==== GIVEN RECORDS ====

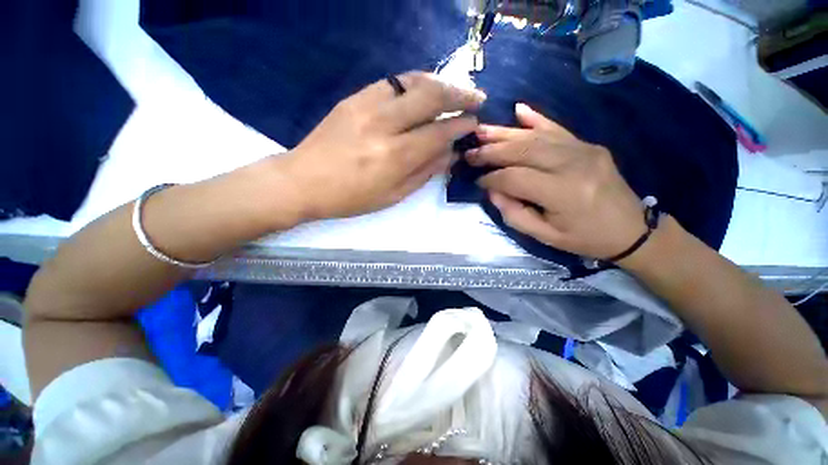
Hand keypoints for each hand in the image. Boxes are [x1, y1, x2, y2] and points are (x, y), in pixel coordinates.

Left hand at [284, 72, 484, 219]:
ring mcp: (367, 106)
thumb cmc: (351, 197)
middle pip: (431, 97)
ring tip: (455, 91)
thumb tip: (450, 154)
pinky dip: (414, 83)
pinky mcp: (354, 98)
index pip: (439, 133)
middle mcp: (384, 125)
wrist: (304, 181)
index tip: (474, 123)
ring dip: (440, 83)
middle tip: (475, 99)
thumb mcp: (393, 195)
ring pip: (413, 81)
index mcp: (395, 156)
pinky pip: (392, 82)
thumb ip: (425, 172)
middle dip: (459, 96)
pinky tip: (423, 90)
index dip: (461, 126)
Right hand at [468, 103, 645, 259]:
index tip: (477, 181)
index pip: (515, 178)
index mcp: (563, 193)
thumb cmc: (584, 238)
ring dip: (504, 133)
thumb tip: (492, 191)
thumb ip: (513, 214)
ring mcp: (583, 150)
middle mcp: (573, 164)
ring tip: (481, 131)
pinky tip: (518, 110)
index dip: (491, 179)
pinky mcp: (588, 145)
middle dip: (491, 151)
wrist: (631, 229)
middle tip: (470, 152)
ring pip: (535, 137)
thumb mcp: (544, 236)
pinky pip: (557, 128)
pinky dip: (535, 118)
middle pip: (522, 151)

====
==== GIVEN RECORDS ====

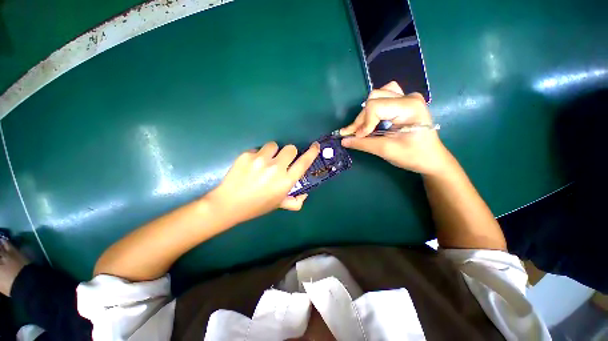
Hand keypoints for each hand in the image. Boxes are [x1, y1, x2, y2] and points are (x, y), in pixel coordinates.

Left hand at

====

### WHAT IS REQUIRED
Reproduce the lines of the entries above from the one with "wrist: (631, 229)" to the one with "middle pip: (522, 151)", both included, exactly and without any other line.

### FINISHED TASK
wrist: (631, 229)
middle tip: (470, 152)
ring pip: (535, 137)
thumb mcp: (544, 236)
pinky pip: (557, 128)
pinky dip: (535, 118)
middle pip: (522, 151)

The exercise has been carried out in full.